I only write this after seeing some college age shmuck preen about wearing his “Not My President” t shirt to an exam and having the prof commend him on his attire.
Can I get a “Amen” somebody?
jonag, you must have slapped sandor too hard, he’s gone!
ken, did you promptly hurl spitballs at the idiot prof and the idiot schmuck?
Frank J. – I respectfully and regretfully inform you that I cannot take sides in this battle. Both of these gals are of the highest quality American Red Blooded Female Type and thus I cannot choose. I will be forced to purchase T-Shirts from both of these RAL’s* out of duty and patriotism.
*Real American Lady
Ken, as a person about to relocate to So Cal from MD, I’d really like one of those t-shirts too.
Sarahk,
I should have been more specific in that I believe I read a posting from the student on a blog site, I think it was Ted Rall’s (I only went to said site after reading about his cartoon about Tillman. To cal Rall an asshat gives him too much credit).
Lara, mebbe if we lobby Frank enough he might convince the goy from Those Shirts! to whip up a few?
Hey, Frank, whaddya think??
Hey Jona!
You know it was my birthday this week and you know I look good in black, so I was just thinkin’ maybe you might wanna have that little tshirt forwarded to my California address. That way you’ve done your part as a faithful ronin AND as a faithful friend of nearly 20 years. Isn’t it a beautiful thing? WE ALL WIN!!! But mostly me! 😉
jonag, i’m thinking you should buy 2 shirts, one for you and one for pam. what a good ronin you are!!
Yay Sarahk!!! And while she’s feeling generous, do you need another shirt?
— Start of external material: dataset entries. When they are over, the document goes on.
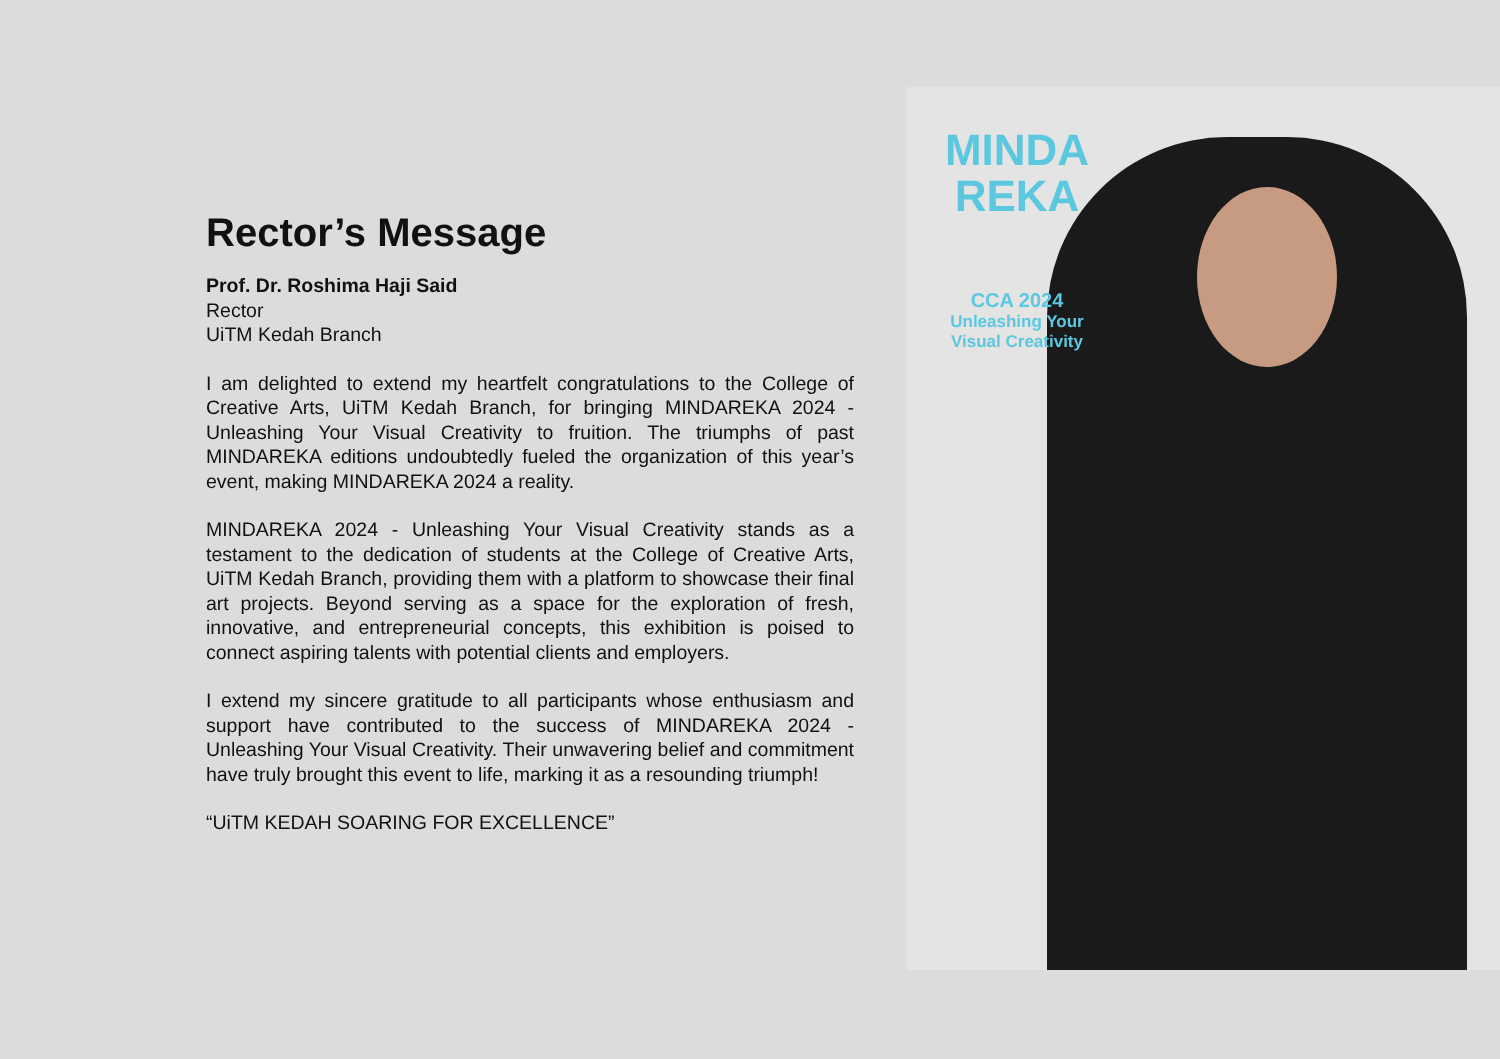Rector’s Message
Prof. Dr. Roshima Haji Said
Rector
UiTM Kedah Branch
I am delighted to extend my heartfelt congratulations to the College of Creative Arts, UiTM Kedah Branch, for bringing MINDAREKA 2024 - Unleashing Your Visual Creativity to fruition. The triumphs of past MINDAREKA editions undoubtedly fueled the organization of this year’s event, making MINDAREKA 2024 a reality.
MINDAREKA 2024 - Unleashing Your Visual Creativity stands as a testament to the dedication of students at the College of Creative Arts, UiTM Kedah Branch, providing them with a platform to showcase their final art projects. Beyond serving as a space for the exploration of fresh, innovative, and entrepreneurial concepts, this exhibition is poised to connect aspiring talents with potential clients and employers.
I extend my sincere gratitude to all participants whose enthusiasm and support have contributed to the success of MINDAREKA 2024 - Unleashing Your Visual Creativity. Their unwavering belief and commitment have truly brought this event to life, marking it as a resounding triumph!
“UiTM KEDAH SOARING FOR EXCELLENCE”
MINDA
REKA
CCA 2024
Unleashing Your
Visual Creativity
Ken, I hope you disinfected yourself after visiting Ted Rall’s site.
Greywolf, now that you mention it, I can completely relate to the scene in “Rob Roy” where the wife of same goes into the loch to wash after being raped after having visited Rall’s site.
Ted Rall is a sadly misguided person who thinks he’s so much more clever than you or I, to put it nicely.
As I said before, the term “asshat” doesn’t do him justice.